Please rewrite the entries starting at the beginning and ending at the line that contains "51: (583, 458)", with "top-left" replaced by "upper-left" and all else unchanged. Leave the pictures out of your answer.

---------- RECORDS ----------

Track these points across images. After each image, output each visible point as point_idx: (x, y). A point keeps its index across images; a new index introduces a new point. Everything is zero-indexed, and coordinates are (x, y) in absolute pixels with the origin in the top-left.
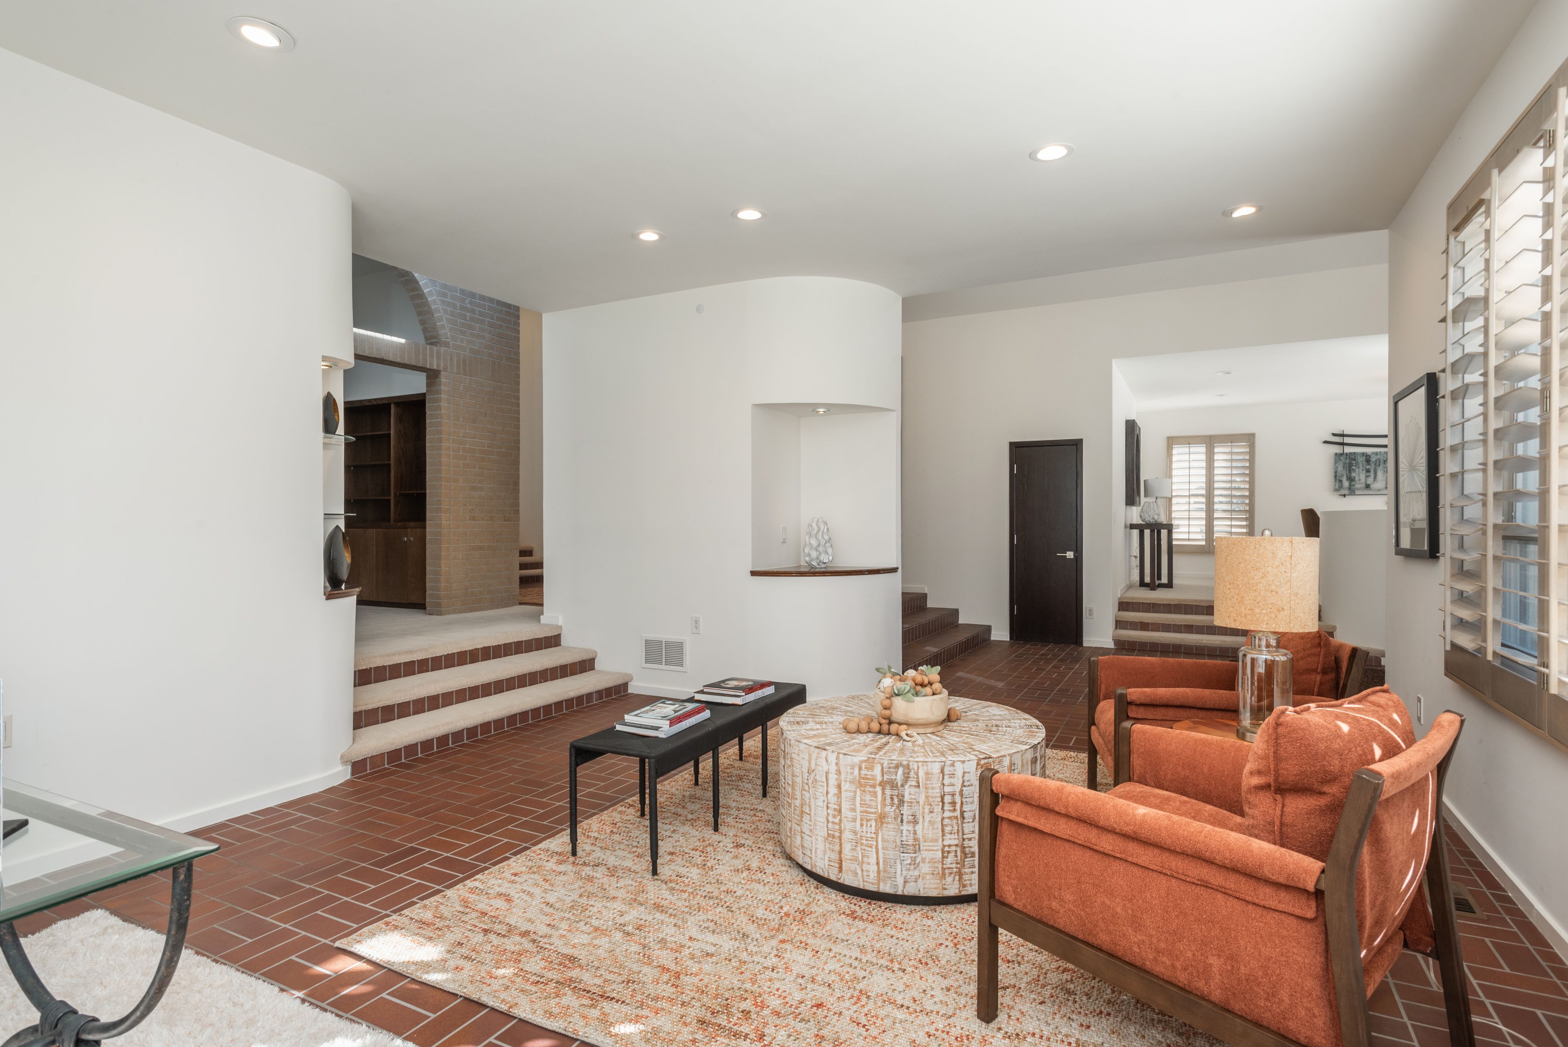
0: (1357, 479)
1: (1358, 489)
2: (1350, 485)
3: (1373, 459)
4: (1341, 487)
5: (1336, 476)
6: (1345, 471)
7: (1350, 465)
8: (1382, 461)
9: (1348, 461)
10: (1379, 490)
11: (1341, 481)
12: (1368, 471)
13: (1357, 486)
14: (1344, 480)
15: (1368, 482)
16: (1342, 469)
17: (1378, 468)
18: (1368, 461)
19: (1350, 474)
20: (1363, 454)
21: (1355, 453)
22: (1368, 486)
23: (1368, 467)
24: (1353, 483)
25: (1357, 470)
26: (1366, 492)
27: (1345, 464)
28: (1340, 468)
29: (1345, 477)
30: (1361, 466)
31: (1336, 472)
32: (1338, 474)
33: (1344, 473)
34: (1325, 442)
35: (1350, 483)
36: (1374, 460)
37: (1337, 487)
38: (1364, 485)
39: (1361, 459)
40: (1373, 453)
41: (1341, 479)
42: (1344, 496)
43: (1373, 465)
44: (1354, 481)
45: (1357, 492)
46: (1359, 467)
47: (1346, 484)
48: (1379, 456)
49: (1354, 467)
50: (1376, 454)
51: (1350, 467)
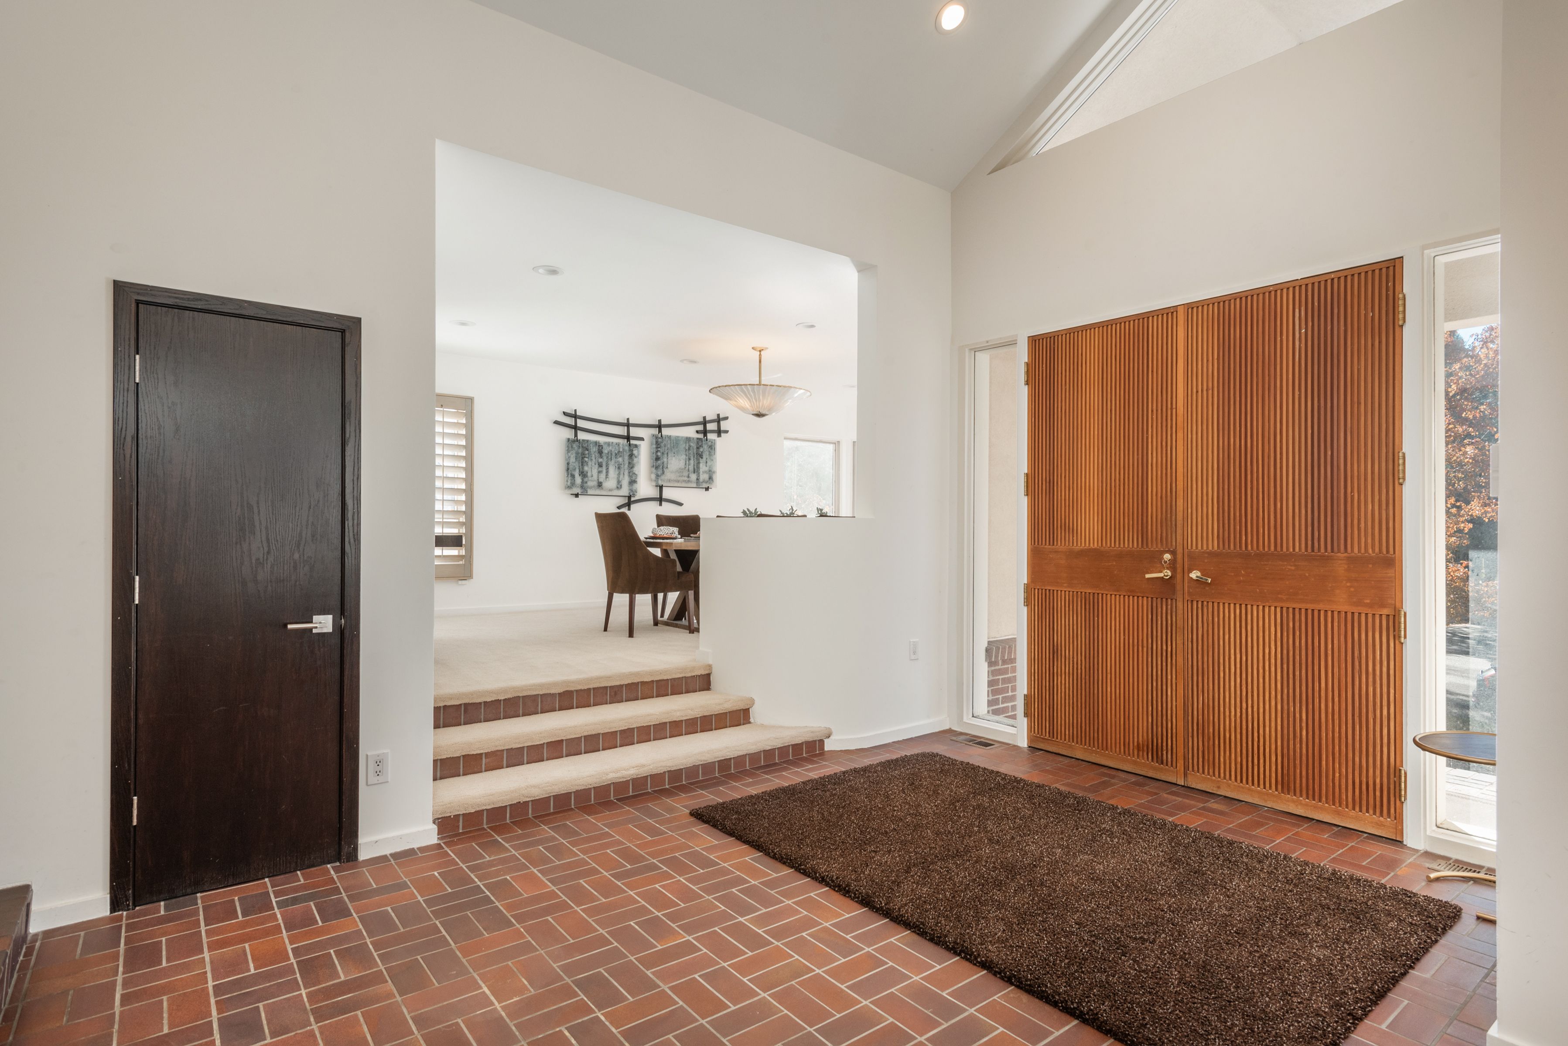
0: (589, 474)
1: (591, 488)
2: (583, 482)
3: (605, 451)
4: (573, 484)
5: (568, 469)
6: (577, 463)
7: (583, 456)
8: (614, 454)
9: (580, 451)
10: (610, 490)
11: (573, 476)
12: (600, 465)
13: (590, 484)
14: (577, 474)
15: (601, 480)
16: (574, 460)
17: (609, 462)
18: (600, 452)
19: (583, 469)
20: (596, 443)
21: (588, 441)
22: (600, 485)
23: (600, 460)
24: (586, 480)
25: (590, 463)
26: (598, 492)
27: (577, 453)
28: (573, 460)
29: (577, 471)
30: (593, 458)
31: (568, 464)
32: (571, 467)
33: (577, 465)
34: (556, 422)
35: (582, 479)
36: (606, 452)
37: (569, 483)
38: (595, 483)
39: (594, 449)
40: (605, 443)
41: (573, 473)
42: (577, 495)
43: (605, 458)
44: (587, 476)
45: (590, 492)
46: (592, 460)
47: (578, 480)
48: (611, 448)
49: (586, 459)
50: (608, 444)
51: (583, 458)
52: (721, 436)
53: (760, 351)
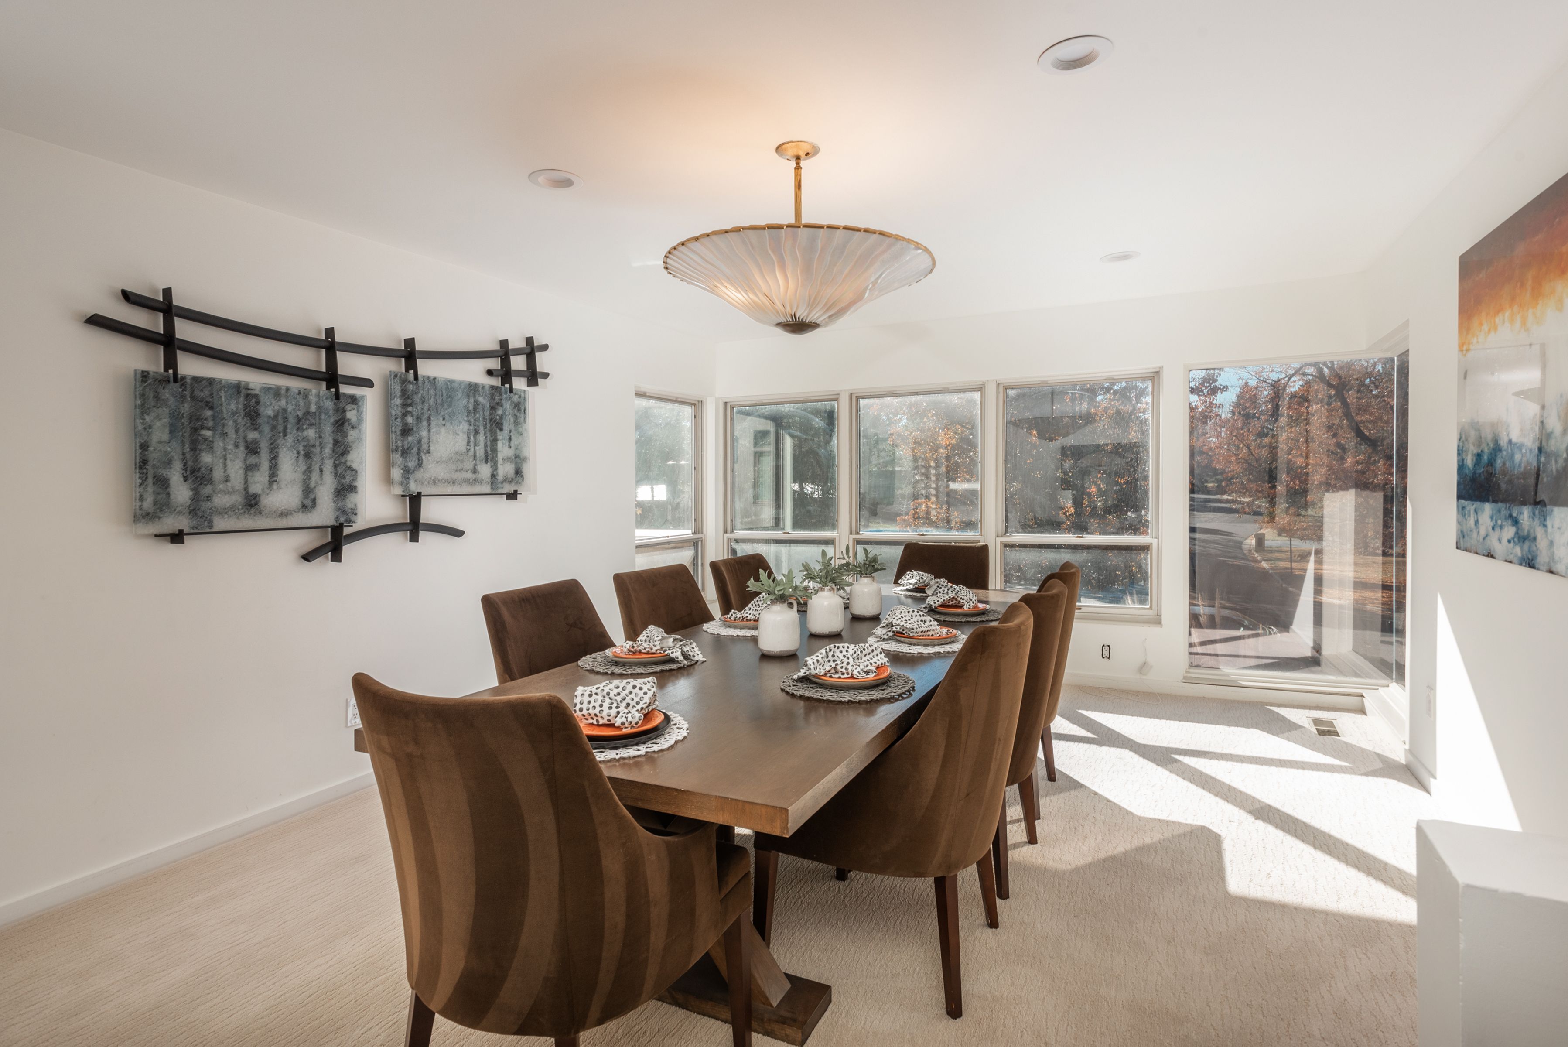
0: (218, 474)
1: (224, 512)
2: (196, 497)
3: (268, 411)
4: (163, 506)
5: (142, 464)
6: (175, 446)
7: (196, 425)
8: (292, 420)
9: (186, 408)
10: (284, 514)
11: (163, 483)
12: (252, 449)
13: (221, 500)
14: (175, 477)
15: (255, 488)
16: (165, 437)
17: (280, 441)
18: (252, 414)
19: (196, 459)
20: (238, 388)
21: (211, 381)
22: (252, 503)
23: (252, 435)
24: (207, 490)
25: (219, 444)
26: (247, 522)
27: (176, 416)
28: (160, 434)
29: (177, 466)
30: (230, 430)
31: (144, 447)
32: (153, 456)
33: (174, 450)
34: (96, 321)
35: (196, 491)
36: (270, 412)
37: (148, 504)
38: (237, 499)
39: (231, 406)
40: (267, 389)
41: (164, 472)
42: (177, 538)
43: (266, 429)
44: (210, 481)
45: (220, 523)
46: (225, 435)
47: (181, 492)
48: (283, 403)
49: (208, 433)
50: (277, 392)
51: (195, 430)
52: (537, 384)
53: (798, 158)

----------

YOUR SOLUTION:
Track these points across images. After each image, output each visible point as point_idx: (x, y). A point keeps its index across images; a new index introduces a new point. Everything is zero-indexed, and coordinates are (x, y) in absolute pixels with the origin in the upper-left.
0: (1357, 479)
1: (1358, 489)
2: (1350, 485)
3: (1373, 459)
4: (1341, 487)
5: (1336, 476)
6: (1345, 471)
7: (1350, 465)
8: (1382, 461)
9: (1348, 461)
10: (1379, 490)
11: (1341, 481)
12: (1368, 471)
13: (1357, 486)
14: (1344, 480)
15: (1368, 482)
16: (1342, 469)
17: (1378, 468)
18: (1368, 461)
19: (1350, 474)
20: (1363, 454)
21: (1355, 453)
22: (1368, 486)
23: (1368, 467)
24: (1353, 483)
25: (1357, 470)
26: (1366, 492)
27: (1345, 464)
28: (1340, 468)
29: (1345, 477)
30: (1361, 466)
31: (1336, 472)
32: (1338, 474)
33: (1344, 473)
34: (1325, 442)
35: (1350, 483)
36: (1374, 460)
37: (1337, 487)
38: (1364, 485)
39: (1361, 459)
40: (1373, 453)
41: (1341, 479)
42: (1344, 496)
43: (1373, 465)
44: (1354, 481)
45: (1357, 492)
46: (1359, 467)
47: (1346, 484)
48: (1379, 456)
49: (1354, 467)
50: (1376, 454)
51: (1350, 467)
0: (589, 474)
1: (591, 488)
2: (583, 482)
3: (605, 451)
4: (573, 484)
5: (568, 469)
6: (577, 463)
7: (583, 456)
8: (614, 454)
9: (580, 451)
10: (610, 490)
11: (573, 476)
12: (600, 465)
13: (590, 484)
14: (577, 474)
15: (601, 480)
16: (574, 460)
17: (609, 462)
18: (600, 452)
19: (583, 469)
20: (596, 443)
21: (588, 441)
22: (600, 485)
23: (600, 460)
24: (586, 480)
25: (590, 463)
26: (598, 492)
27: (577, 453)
28: (573, 460)
29: (577, 471)
30: (593, 458)
31: (568, 464)
32: (571, 467)
33: (577, 465)
34: (556, 422)
35: (582, 479)
36: (606, 452)
37: (569, 483)
38: (595, 483)
39: (594, 449)
40: (605, 443)
41: (573, 473)
42: (577, 495)
43: (605, 458)
44: (587, 476)
45: (590, 492)
46: (592, 460)
47: (578, 480)
48: (611, 448)
49: (586, 459)
50: (608, 444)
51: (583, 458)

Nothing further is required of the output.